Saved data entries
BEGIN
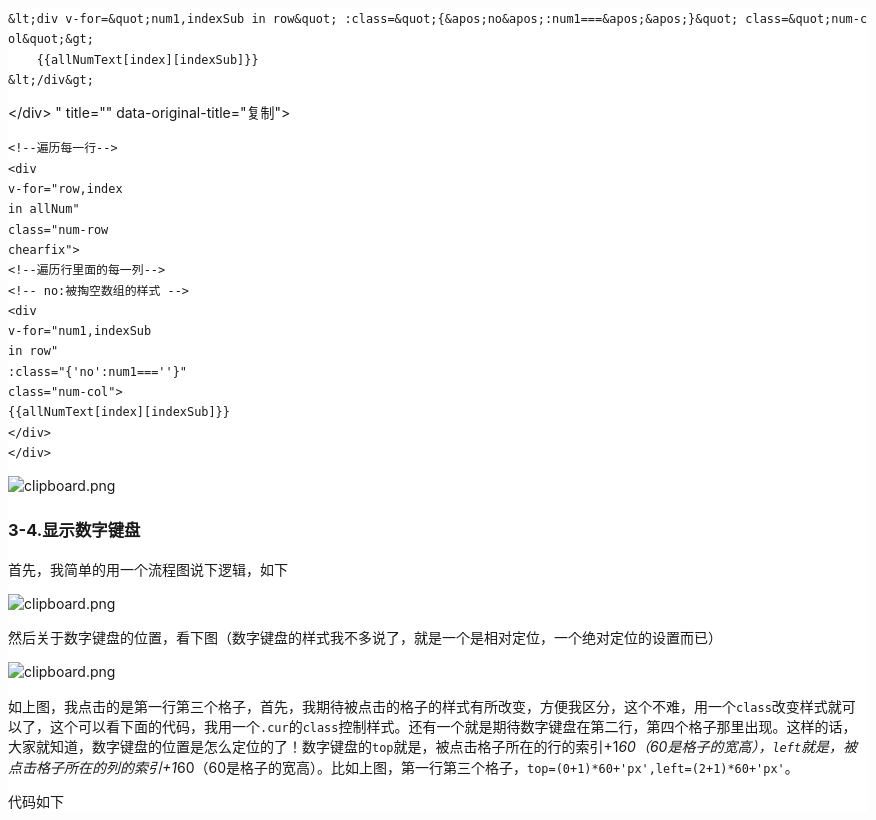     &lt;div v-for=&quot;num1,indexSub in row&quot; :class=&quot;{&apos;no&apos;:num1===&apos;&apos;}&quot; class=&quot;num-col&quot;&gt;
        {{allNumText[index][indexSub]}}
    &lt;/div&gt;
&lt;/div&gt;
" title="" data-original-title="&#x590D;&#x5236;"></span> <span type="button" class="saveToNote code-tool" data-toggle="tooltip" data-placement="top" title="" data-original-title="&#x653E;&#x8FDB;&#x7B14;&#x8BB0;"></span></div></div><pre class="hljs dust"><code><span class="xml"><span class="hljs-comment">&lt;!--&#x904D;&#x5386;&#x6BCF;&#x4E00;&#x884C;--&gt;</span>
<span class="hljs-tag">&lt;<span class="hljs-name">div</span> <span class="hljs-attr">v-for</span>=<span class="hljs-string">&quot;row,index in allNum&quot;</span> <span class="hljs-attr">class</span>=<span class="hljs-string">&quot;num-row chearfix&quot;</span>&gt;</span>
    <span class="hljs-comment">&lt;!--&#x904D;&#x5386;&#x884C;&#x91CC;&#x9762;&#x7684;&#x6BCF;&#x4E00;&#x5217;--&gt;</span>
    <span class="hljs-comment">&lt;!--
        no:&#x88AB;&#x638F;&#x7A7A;&#x6570;&#x7EC4;&#x7684;&#x6837;&#x5F0F;
    --&gt;</span>
    <span class="hljs-tag">&lt;<span class="hljs-name">div</span> <span class="hljs-attr">v-for</span>=<span class="hljs-string">&quot;num1,indexSub in row&quot;</span> <span class="hljs-attr">:class</span>=<span class="hljs-string">&quot;</span></span></span><span class="hljs-template-variable">{&apos;no&apos;:num1===&apos;&apos;}</span><span class="xml"><span class="hljs-tag"><span class="hljs-string">&quot;</span> <span class="hljs-attr">class</span>=<span class="hljs-string">&quot;num-col&quot;</span>&gt;</span>
        </span><span class="hljs-template-variable">{{allNumText[index][indexSub]}</span><span class="xml">}
    <span class="hljs-tag">&lt;/<span class="hljs-name">div</span>&gt;</span>
<span class="hljs-tag">&lt;/<span class="hljs-name">div</span>&gt;</span>
</span></code></pre><p><span class="img-wrap"><img data-src="/img/bVYQ9R?w=553&amp;h=555" src="https://static.alili.tech/img/bVYQ9R?w=553&amp;h=555" alt="clipboard.png" title="clipboard.png" style="cursor:pointer"></span></p><h3 id="articleHeader7">3-4.&#x663E;&#x793A;&#x6570;&#x5B57;&#x952E;&#x76D8;</h3><p>&#x9996;&#x5148;&#xFF0C;&#x6211;&#x7B80;&#x5355;&#x7684;&#x7528;&#x4E00;&#x4E2A;&#x6D41;&#x7A0B;&#x56FE;&#x8BF4;&#x4E0B;&#x903B;&#x8F91;&#xFF0C;&#x5982;&#x4E0B;</p><p><span class="img-wrap"><img data-src="/img/bVYRe7?w=582&amp;h=527" src="https://static.alili.tech/img/bVYRe7?w=582&amp;h=527" alt="clipboard.png" title="clipboard.png" style="cursor:pointer"></span></p><p>&#x7136;&#x540E;&#x5173;&#x4E8E;&#x6570;&#x5B57;&#x952E;&#x76D8;&#x7684;&#x4F4D;&#x7F6E;&#xFF0C;&#x770B;&#x4E0B;&#x56FE;&#xFF08;&#x6570;&#x5B57;&#x952E;&#x76D8;&#x7684;&#x6837;&#x5F0F;&#x6211;&#x4E0D;&#x591A;&#x8BF4;&#x4E86;&#xFF0C;&#x5C31;&#x662F;&#x4E00;&#x4E2A;&#x662F;&#x76F8;&#x5BF9;&#x5B9A;&#x4F4D;&#xFF0C;&#x4E00;&#x4E2A;&#x7EDD;&#x5BF9;&#x5B9A;&#x4F4D;&#x7684;&#x8BBE;&#x7F6E;&#x800C;&#x5DF2;&#xFF09;</p><p><span class="img-wrap"><img data-src="/img/bVYRgl?w=557&amp;h=558" src="https://static.alili.tech/img/bVYRgl?w=557&amp;h=558" alt="clipboard.png" title="clipboard.png" style="cursor:pointer"></span></p><p>&#x5982;&#x4E0A;&#x56FE;&#xFF0C;&#x6211;&#x70B9;&#x51FB;&#x7684;&#x662F;&#x7B2C;&#x4E00;&#x884C;&#x7B2C;&#x4E09;&#x4E2A;&#x683C;&#x5B50;&#xFF0C;&#x9996;&#x5148;&#xFF0C;&#x6211;&#x671F;&#x5F85;&#x88AB;&#x70B9;&#x51FB;&#x7684;&#x683C;&#x5B50;&#x7684;&#x6837;&#x5F0F;&#x6709;&#x6240;&#x6539;&#x53D8;&#xFF0C;&#x65B9;&#x4FBF;&#x6211;&#x533A;&#x5206;&#xFF0C;&#x8FD9;&#x4E2A;&#x4E0D;&#x96BE;&#xFF0C;&#x7528;&#x4E00;&#x4E2A;<code>class</code>&#x6539;&#x53D8;&#x6837;&#x5F0F;&#x5C31;&#x53EF;&#x4EE5;&#x4E86;&#xFF0C;&#x8FD9;&#x4E2A;&#x53EF;&#x4EE5;&#x770B;&#x4E0B;&#x9762;&#x7684;&#x4EE3;&#x7801;&#xFF0C;&#x6211;&#x7528;&#x4E00;&#x4E2A;<code>.cur</code>&#x7684;<code>class</code>&#x63A7;&#x5236;&#x6837;&#x5F0F;&#x3002;&#x8FD8;&#x6709;&#x4E00;&#x4E2A;&#x5C31;&#x662F;&#x671F;&#x5F85;&#x6570;&#x5B57;&#x952E;&#x76D8;&#x5728;&#x7B2C;&#x4E8C;&#x884C;&#xFF0C;&#x7B2C;&#x56DB;&#x4E2A;&#x683C;&#x5B50;&#x90A3;&#x91CC;&#x51FA;&#x73B0;&#x3002;&#x8FD9;&#x6837;&#x7684;&#x8BDD;&#xFF0C;&#x5927;&#x5BB6;&#x5C31;&#x77E5;&#x9053;&#xFF0C;&#x6570;&#x5B57;&#x952E;&#x76D8;&#x7684;&#x4F4D;&#x7F6E;&#x662F;&#x600E;&#x4E48;&#x5B9A;&#x4F4D;&#x7684;&#x4E86;&#xFF01;&#x6570;&#x5B57;&#x952E;&#x76D8;&#x7684;<code>top</code>&#x5C31;&#x662F;&#xFF0C;&#x88AB;&#x70B9;&#x51FB;&#x683C;&#x5B50;&#x6240;&#x5728;&#x7684;&#x884C;&#x7684;&#x7D22;&#x5F15;+1<em>60&#xFF08;60&#x662F;&#x683C;&#x5B50;&#x7684;&#x5BBD;&#x9AD8;&#xFF09;&#xFF0C;<code>left</code>&#x5C31;&#x662F;&#xFF0C;&#x88AB;&#x70B9;&#x51FB;&#x683C;&#x5B50;&#x6240;&#x5728;&#x7684;&#x5217;&#x7684;&#x7D22;&#x5F15;+1</em>60&#xFF08;60&#x662F;&#x683C;&#x5B50;&#x7684;&#x5BBD;&#x9AD8;&#xFF09;&#x3002;&#x6BD4;&#x5982;&#x4E0A;&#x56FE;&#xFF0C;&#x7B2C;&#x4E00;&#x884C;&#x7B2C;&#x4E09;&#x4E2A;&#x683C;&#x5B50;&#xFF0C;<code>top=(0+1)*60+&apos;px&apos;,left=(2+1)*60+&apos;px&apos;</code>&#x3002;</p><p>&#x4EE3;&#x7801;&#x5982;&#x4E0B;</p><div class="widget-codetool" style="display:none"><div class="widget-codetool--inner"><span class="selectCode code-tool" data-toggle="tooltip" data-placement="top" title="" data-original-title="&#x5168;&#x9009;"></span> <span type="button" class="copyCode code-tool" data-toggle="tooltip" data-placement="top" data-clipboard-text="&lt;!--&#x904D;&#x5386;&#x6BCF;&#x4E00;&#x884C;--&gt;
    &lt;div v-for=&quot;row,index in allNum&quot; class=&quot;num-row chearfix&quot;&gt;
        &lt;!--&#x904D;&#x5386;&#x884C;&#x91CC;&#x9762;&#x7684;&#x6BCF;&#x4E00;&#x5217;--&gt;
        &lt;!--
            no:&#x88AB;&#x638F;&#x7A7A;&#x6570;&#x7EC4;&#x7684;&#x6837;&#x5F0F;
            cur:&#x683C;&#x5B50;&#x88AB;&#x70B9;&#x51FB;&#x65F6;&#x89E6;&#x53D1;&#xFF0C;&#x88AB;&#x70B9;&#x51FB;&#x7684;&#x683C;&#x5B50;&#x6837;&#x5F0F;
        --&gt;
        &lt;div v-for=&quot;num1,indexSub in row&quot;
             :class=&quot;{&apos;no&apos;:num1===&apos;&apos;,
END
▶ **WHAT YOU WILL DO**: Count the lines of the records above that contain the string "variable", and reply with the number alone.

▶ **EXERCISE ANSWER**: 2